Footnote 1:All the papers filed in connection with the motion are included in the NYSCEF (New York State Courts Electronic Filing System) electronic case file and have been considered by the court.

Footnote 2:Dr. Skonieczki was employed by defendant from August 1, 2011, to December 31, 2014, and Dr. Terzian was employed from September 6, 2013, to November 26, 2017.

Footnote 3:In fact, Park Avenue was involved in one of those earlier cases, claiming that it was entitled to the proceeds. The trial court disagreed and granted summary judgment to the doctor, which was affirmed by the Third Department in Park Ave. Assoc. in Radiology, P.C. v Nicholson (200 AD3d 1436 [3d Dept 2021], affd 38 NY3d 1127 [2022]). The Nicholson case was different in that the physician had not signed a consent.

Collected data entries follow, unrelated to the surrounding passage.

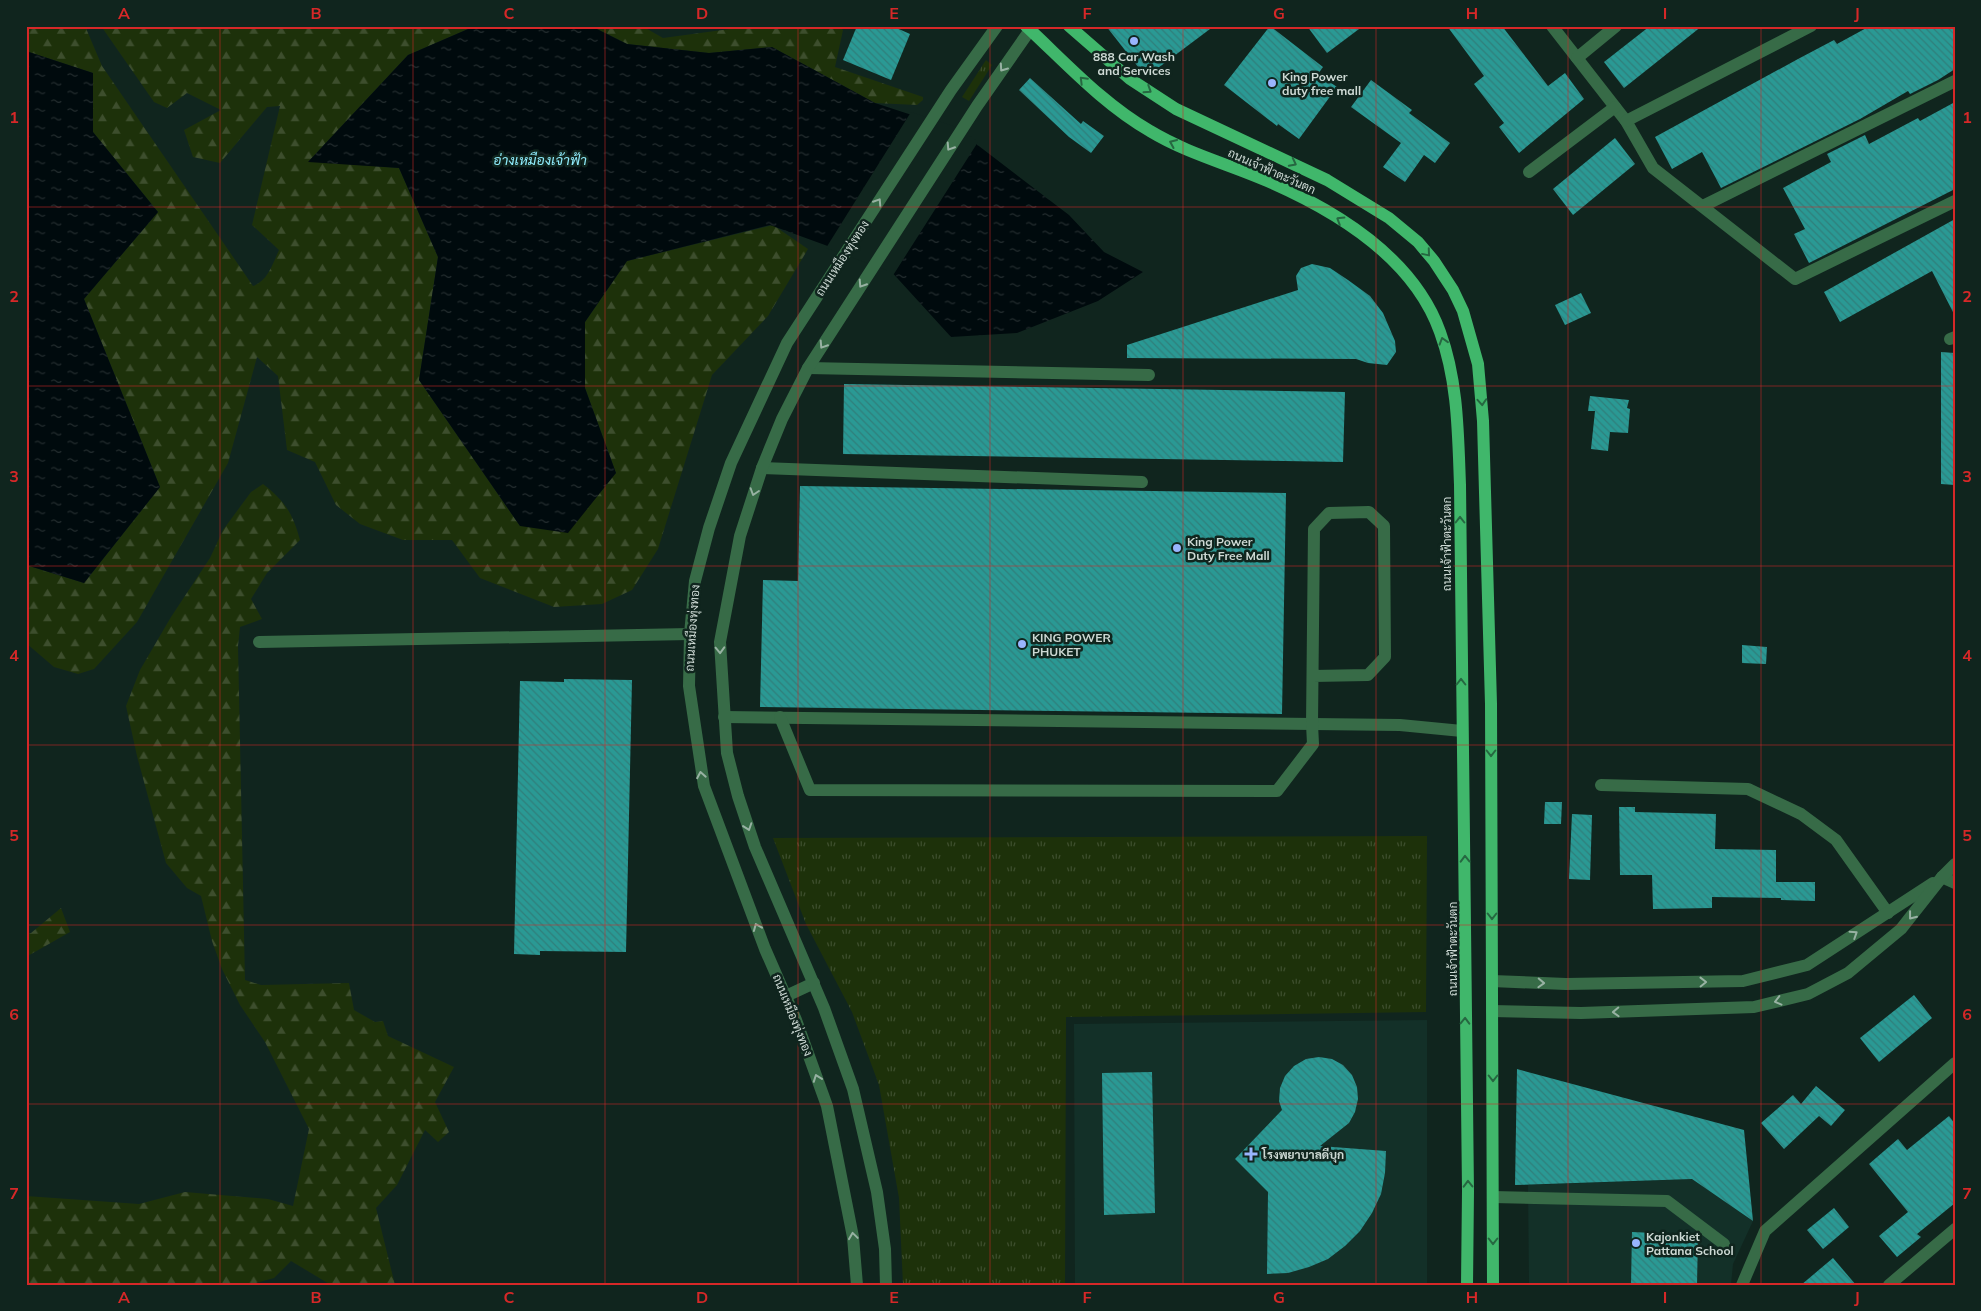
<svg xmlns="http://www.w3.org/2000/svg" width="1981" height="1311" font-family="Mulish,Sarabun,sans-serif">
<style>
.built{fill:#133028}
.grass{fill:url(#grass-tufts)}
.forest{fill:url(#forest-firs)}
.water{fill:url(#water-ripples)}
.pier{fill:#10251e}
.building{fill:url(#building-back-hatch)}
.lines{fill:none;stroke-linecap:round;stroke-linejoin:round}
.minor{stroke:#376b47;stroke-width:12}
.major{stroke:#40b76b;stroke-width:12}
.oneway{stroke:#98b2a3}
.oneway2{stroke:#266741}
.grid{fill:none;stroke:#d62828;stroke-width:1;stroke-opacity:0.55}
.poi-dot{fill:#99b5fd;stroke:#10251e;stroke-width:2}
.labels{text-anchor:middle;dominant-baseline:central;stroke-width:5;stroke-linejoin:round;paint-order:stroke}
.poi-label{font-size:12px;font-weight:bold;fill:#cdd9d4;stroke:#10251e;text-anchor:start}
.street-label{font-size:12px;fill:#cdd9d4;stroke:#10251e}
.water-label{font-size:14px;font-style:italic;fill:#8febfb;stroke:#10251e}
.neatline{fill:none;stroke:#d62828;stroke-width:2}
.grid-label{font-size:16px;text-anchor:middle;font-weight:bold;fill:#d62828}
</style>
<defs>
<pattern id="grass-tufts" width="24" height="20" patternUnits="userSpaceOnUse" patternTransform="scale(1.25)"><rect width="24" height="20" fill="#1d310a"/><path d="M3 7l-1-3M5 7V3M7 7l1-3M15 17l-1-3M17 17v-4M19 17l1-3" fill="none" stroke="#3d4e2d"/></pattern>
<pattern id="forest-firs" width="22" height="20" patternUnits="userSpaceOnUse" patternTransform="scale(1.25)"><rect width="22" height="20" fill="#1d310a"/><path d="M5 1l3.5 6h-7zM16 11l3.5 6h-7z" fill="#3d4e2d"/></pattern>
<pattern id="water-ripples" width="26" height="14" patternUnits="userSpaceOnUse" patternTransform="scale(1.25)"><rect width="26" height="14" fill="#000a0d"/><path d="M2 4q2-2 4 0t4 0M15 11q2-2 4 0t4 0" fill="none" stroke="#242d2f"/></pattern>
<pattern id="building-back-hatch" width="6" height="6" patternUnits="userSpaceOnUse" patternTransform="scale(1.25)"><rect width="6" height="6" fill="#2a9994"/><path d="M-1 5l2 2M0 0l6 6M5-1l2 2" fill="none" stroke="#307f7b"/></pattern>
</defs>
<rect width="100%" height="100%" fill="#10251e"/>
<g class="built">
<polygon points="1427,1020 1427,1285 1075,1285 1074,1024"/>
<polygon points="1692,1179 1753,1221 1733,1264 1731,1285 1529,1285 1528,1185"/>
</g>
<g class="grass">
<polygon points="986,60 992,65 969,101 962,97"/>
<polygon points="1427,836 1426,1012 1066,1017 1065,1285 903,1285 899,1198 879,1085 852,1012 806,924 773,838"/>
</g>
<g class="forest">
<path d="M26 26H85L102 66 253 286C268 281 273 263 279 250L252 225 280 106 267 107 220 163 193 157 184 130 221 110 187 93 167 108 154 102 101 26H475L408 55 309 161 399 168 438 257 419 380 520 526 616 473 585 388V322L627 261 773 225 808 249 768 316 712 375 658 549 632 590 602 604 554 607 480 578 452 540H403L360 524 336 505 315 462 287 450 278 376 257 357 228 463 137 622 94 669 78 674 54 667 26 643V565L84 583 160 487 84 299 158 212 93 132V73L26 51Z"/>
<polygon points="591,26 642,26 663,38 752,26 838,26 843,30 835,67 923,97 923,100 917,105 875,103 772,47 709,53 627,44"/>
<path d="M263 484C285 501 293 514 300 540L267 573 251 599 262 619 240 627 238 646 245 980 261 985 349 983 354 1010 375 1022 383 1021 388 1036 454 1067 435 1102 449 1132 438 1142 425 1130 397 1185 376 1208 395 1285H331L291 1261 274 1278 249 1285H26V1196L139 1204 185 1192 268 1199 293 1206 309 1129 265 1042 240 1005 222 969 212 941 201 896 187 888 166 863 137 756 126 706 140 670 171 617 210 558 223 530 251 492Z"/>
<polygon points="61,908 70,932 26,957 26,934 31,933"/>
</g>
<g class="water">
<polygon points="475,26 591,26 627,44 709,53 772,47 875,103 958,130 1069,215 1104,252 1143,272 1098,301 1017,333 951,337 888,268 770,225 627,261 585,322 585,388 616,473 568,533 520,526 419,380 438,257 399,168 308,162 408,55"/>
<polygon points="26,51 93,73 93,132 158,212 84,299 160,487 84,583 26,565"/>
</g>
<polygon class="pier" points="911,112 959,128 978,142 892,277 886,270 826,248"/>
<g class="building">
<polygon points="857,26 892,26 910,34 891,80 843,60"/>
<polygon points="1106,26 1214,26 1146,77"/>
<polygon points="1270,26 1323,67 1318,74 1337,87 1299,139 1278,124 1277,126 1224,85"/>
<polygon points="1307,26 1363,26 1327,53"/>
<polygon points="1447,26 1502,26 1548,86 1565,73 1584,99 1519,153 1499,127 1504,123 1474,84 1484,76"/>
<polygon points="1650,26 1702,26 1624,88 1604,62"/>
<polygon points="1870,26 1955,26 1955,69 1938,80 1910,94 1908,91 1860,119 1721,188 1702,152 1672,169 1655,137 1798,59 1834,40 1837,44"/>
<polygon points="1030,78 1081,124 1083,121 1104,136 1091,153 1069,137 1019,90"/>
<polygon points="1371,80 1412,110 1409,113 1450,143 1435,163 1424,155 1405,182 1383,167 1401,143 1351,107"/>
<polygon points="1955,102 1955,189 1809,263 1794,234 1805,229 1783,188 1831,162 1827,154 1865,135 1869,144 1918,118 1920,121"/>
<polygon points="1615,138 1635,164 1573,215 1553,189"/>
<polygon points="1955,219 1955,316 1932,271 1840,322 1824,292"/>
<polygon points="1312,264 1330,268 1348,280 1370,296 1383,313 1395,341 1396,352 1387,365 1368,363 1356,359 1127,358 1127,345 1298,290 1296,276 1301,268"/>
<polygon points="1581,293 1591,313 1565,325 1555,305"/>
<polygon points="1941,352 1955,353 1955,485 1941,484"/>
<polygon points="844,384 1345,392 1343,462 843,454"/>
<polygon points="1590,396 1629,400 1627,408 1630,409 1628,433 1610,432 1608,451 1591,449 1595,411 1588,411"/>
<polygon points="800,486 1286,493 1282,714 760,707 763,580 798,581"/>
<polygon points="1742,645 1767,647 1766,664 1742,663"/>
<polygon points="564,679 632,680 626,952 540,951 540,955 514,954 520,681 564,682"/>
<polygon points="1545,802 1562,802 1561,824 1544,824"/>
<polygon points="1619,807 1635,807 1635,812 1716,814 1715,849 1776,850 1776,882 1815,882 1815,901 1781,900 1781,898 1712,897 1712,908 1653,909 1652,875 1620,875"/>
<polygon points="1572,814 1592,815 1590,880 1569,879"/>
<polygon points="1914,995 1932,1018 1879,1062 1860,1038"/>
<polygon points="1319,1057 1332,1059 1343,1065 1352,1075 1357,1087 1358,1099 1355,1112 1349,1123 1320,1146 1386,1151 1385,1173 1381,1194 1372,1213 1360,1231 1345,1246 1328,1259 1309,1267 1288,1273 1267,1274 1268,1192 1235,1159 1282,1110 1279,1101 1280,1088 1285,1076 1294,1066 1306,1059"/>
<polygon points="1517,1069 1744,1130 1753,1221 1692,1179 1515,1185"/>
<polygon points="1152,1072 1155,1213 1104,1215 1102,1073"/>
<polygon points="1816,1086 1845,1110 1831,1126 1819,1116 1784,1149 1761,1123 1793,1095 1801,1104"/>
<polygon points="1949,1116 1955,1124 1955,1203 1917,1234 1921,1237 1897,1257 1879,1236 1908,1212 1869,1164 1898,1139 1907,1150"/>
<polygon points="1834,1208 1849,1227 1823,1249 1807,1230"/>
<polygon points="1632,1232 1698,1235 1697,1285 1631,1285"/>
<polygon points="1833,1258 1856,1285 1801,1285"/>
</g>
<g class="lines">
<g class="minor">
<polyline points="1552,26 1626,121 1653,168 1795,279 1955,201"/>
<polyline points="1577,58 1616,26"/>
<polyline points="1626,121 1811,26"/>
<polyline points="1529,172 1615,107"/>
<polyline points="1703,206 1955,81"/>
<polyline points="1950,339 1955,337"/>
<polyline points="808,368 1149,375"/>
<polyline points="762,468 1142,482"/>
<polyline points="259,642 690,634"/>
<polyline points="724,717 1400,725 1462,731"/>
<polyline points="780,717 810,790 1277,791 1313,744 1312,724 1314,529 1329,513 1369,512 1384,526 1385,657 1368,675 1313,676"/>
<polyline points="1601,785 1748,789 1801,814 1836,840 1888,913"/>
<polyline points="1942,877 1955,883"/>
<polyline points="1492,981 1566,984 1743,981 1807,965 1933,883"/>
<polyline points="786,996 814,983"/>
<polyline points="1492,1011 1581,1013 1754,1007 1808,994 1848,973 1901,929 1942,877 1955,864"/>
<polyline points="1493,1197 1667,1201 1724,1244"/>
<polyline points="857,1285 853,1237 827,1106 796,1020 765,949 704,786 689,686 690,634 695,581 709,528 731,463 787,343 951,90 997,26"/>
<polyline points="886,1285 885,1249 877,1192 853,1089 824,1008 755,847 738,796 727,753 720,642 740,536 762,468 782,419 808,368 977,106 1030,30"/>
<polyline points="1742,1285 1765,1231 1955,1063"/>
<polyline points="1889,1285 1955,1229"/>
</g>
<g class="major">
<path d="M1026 26C1066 63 1103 104 1150 131 1188 154 1232 165 1272 183 1340 213 1414 259 1440 332 1458 381 1458 433 1460 485L1468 1191 1467 1285"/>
<polyline points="1069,26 1130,79 1176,109 1327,180 1389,218 1418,242 1434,261 1453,290 1463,311 1478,364 1483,421 1491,704 1493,1285"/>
</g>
</g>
<defs><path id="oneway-chevron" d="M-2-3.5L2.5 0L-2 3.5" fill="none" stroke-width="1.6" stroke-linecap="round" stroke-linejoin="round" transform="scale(1.25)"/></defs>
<g class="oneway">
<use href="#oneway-chevron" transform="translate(1003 68) rotate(125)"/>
<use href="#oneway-chevron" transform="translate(950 147) rotate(123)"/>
<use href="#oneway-chevron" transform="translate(878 202) rotate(-57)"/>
<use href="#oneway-chevron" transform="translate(862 284) rotate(123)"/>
<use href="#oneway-chevron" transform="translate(823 345) rotate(123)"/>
<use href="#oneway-chevron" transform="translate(754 492) rotate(108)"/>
<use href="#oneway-chevron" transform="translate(720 650) rotate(88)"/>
<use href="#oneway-chevron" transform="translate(701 775) rotate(-100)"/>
<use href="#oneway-chevron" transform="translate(748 827) rotate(71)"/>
<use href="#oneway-chevron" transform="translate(1912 916) rotate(128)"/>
<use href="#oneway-chevron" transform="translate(757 927) rotate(-112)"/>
<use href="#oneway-chevron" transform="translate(1854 934) rotate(-33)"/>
<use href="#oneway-chevron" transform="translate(1703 982) rotate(-1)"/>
<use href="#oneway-chevron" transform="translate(1541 983) rotate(2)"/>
<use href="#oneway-chevron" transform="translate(1778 1001) rotate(166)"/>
<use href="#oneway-chevron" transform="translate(1616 1012) rotate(178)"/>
<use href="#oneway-chevron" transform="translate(817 1078) rotate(-110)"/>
<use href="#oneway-chevron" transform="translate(853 1236) rotate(-98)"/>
</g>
<g class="oneway2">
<use href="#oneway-chevron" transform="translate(1083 80) rotate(-135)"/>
<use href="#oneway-chevron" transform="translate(1148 90) rotate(33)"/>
<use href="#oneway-chevron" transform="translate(1173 143) rotate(-156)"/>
<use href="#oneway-chevron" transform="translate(1293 163) rotate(27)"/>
<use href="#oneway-chevron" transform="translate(1340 220) rotate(-148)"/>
<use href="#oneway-chevron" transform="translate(1427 253) rotate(50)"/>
<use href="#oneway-chevron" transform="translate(1443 341) rotate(-107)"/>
<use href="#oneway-chevron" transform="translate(1482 402) rotate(86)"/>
<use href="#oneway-chevron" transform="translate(1460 520) rotate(-90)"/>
<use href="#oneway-chevron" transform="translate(1461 682) rotate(-90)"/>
<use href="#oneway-chevron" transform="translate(1491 753) rotate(90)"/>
<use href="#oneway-chevron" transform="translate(1465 859) rotate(-91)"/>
<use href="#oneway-chevron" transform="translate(1492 916) rotate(90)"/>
<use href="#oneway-chevron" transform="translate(1465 1021) rotate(-89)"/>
<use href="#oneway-chevron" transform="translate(1493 1078) rotate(90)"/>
<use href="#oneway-chevron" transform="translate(1468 1184) rotate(-91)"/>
<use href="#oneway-chevron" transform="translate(1493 1241) rotate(90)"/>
</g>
<path class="grid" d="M220 26V1285M413 26V1285M605 26V1285M798 26V1285M990 26V1285M1183 26V1285M1376 26V1285M1568 26V1285M1761 26V1285M26 207H1955M26 386H1955M26 566H1955M26 745H1955M26 925H1955M26 1104H1955"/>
<g class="poi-dot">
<circle cx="1134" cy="41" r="5"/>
<circle cx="1272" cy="83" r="5"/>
<circle cx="1177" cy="548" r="5"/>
<circle cx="1022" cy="644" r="5"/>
<path d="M1248.5 1146.5h5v5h5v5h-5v5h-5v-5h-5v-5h5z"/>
<circle cx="1636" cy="1243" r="5"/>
</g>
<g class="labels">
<g class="poi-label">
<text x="1134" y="56" text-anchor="middle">888 Car Wash<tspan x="1134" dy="14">and Services</tspan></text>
<text x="1282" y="76">King Power<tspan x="1282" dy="14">duty free mall</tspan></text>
<text x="1187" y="541">King Power<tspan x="1187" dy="14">Duty Free Mall</tspan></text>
<text x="1032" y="637">KING POWER<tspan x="1032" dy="14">PHUKET</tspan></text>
<text x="1262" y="1154">โรงพยาบาลดีบุก</text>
<text x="1646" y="1236">Kajonkiet<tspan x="1646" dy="14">Pattana School</tspan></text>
</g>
<g class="street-label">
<text transform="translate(1272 171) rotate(24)">ถนนเจ้าฟ้าตะวันตก</text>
<text transform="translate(842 258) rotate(-57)">ถนนเหมืองทุ่งทอง</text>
<text transform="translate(1446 544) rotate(-90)">ถนนเจ้าฟ้าตะวันตก</text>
<text transform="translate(692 628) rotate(-86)">ถนนเหมืองทุ่งทอง</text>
<text transform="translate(1452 949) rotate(-90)">ถนนเจ้าฟ้าตะวันตก</text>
<text transform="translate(793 1015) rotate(68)">ถนนเหมืองทุ่งทอง</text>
</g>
<g class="water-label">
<text x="540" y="160">อ่างเหมืองเจ้าฟ้า</text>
</g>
</g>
<rect width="1981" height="1311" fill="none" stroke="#10251e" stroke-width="55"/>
<rect x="28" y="28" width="1926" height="1256" class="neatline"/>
<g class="grid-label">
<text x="124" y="19">A</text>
<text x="316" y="19">B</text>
<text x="509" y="19">C</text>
<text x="702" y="19">D</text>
<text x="894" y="19">E</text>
<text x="1087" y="19">F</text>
<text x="1279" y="19">G</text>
<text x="1472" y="19">H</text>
<text x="1665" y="19">I</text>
<text x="1857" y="19">J</text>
<text x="14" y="123">1</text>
<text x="1967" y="123">1</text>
<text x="14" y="302">2</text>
<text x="1967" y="302">2</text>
<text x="14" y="482">3</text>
<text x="1967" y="482">3</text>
<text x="14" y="661">4</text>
<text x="1967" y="661">4</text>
<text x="14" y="841">5</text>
<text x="1967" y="841">5</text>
<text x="14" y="1020">6</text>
<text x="1967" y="1020">6</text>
<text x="14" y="1199">7</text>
<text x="1967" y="1199">7</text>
<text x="124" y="1303">A</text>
<text x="316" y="1303">B</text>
<text x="509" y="1303">C</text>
<text x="702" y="1303">D</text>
<text x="894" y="1303">E</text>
<text x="1087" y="1303">F</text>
<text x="1279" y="1303">G</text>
<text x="1472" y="1303">H</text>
<text x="1665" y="1303">I</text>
<text x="1857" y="1303">J</text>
</g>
</svg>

Footnote 4:Although not cited by either party, Neurological Surgery, P.C. v MLMIC Ins. Co. (208 AD3d 1238 [2d Dept 2022]) merits a brief review. In that case, decided six days before Cordaro, the Second Department concluded that there was no fiduciary relationship between a surgical group (comprised of its individual professionals) and MLMIC. The Court relied upon the common-law rule that an insurance company does not generally owe a duty to its policyholders. In granting MLMIC's motion to dismiss under CPLR 3211 (a), the court noted that there were no allegations in the complaint that would give rise to a fiduciary or special relationship. Significantly, there was no discussion about the policy administrator form and the complaint in the case did not refer to the policy administrator form. That case involved the policyholder(s) and the insurer, and is distinguishable from the instant case involving the policyholder(s) and the employer/policy administrator.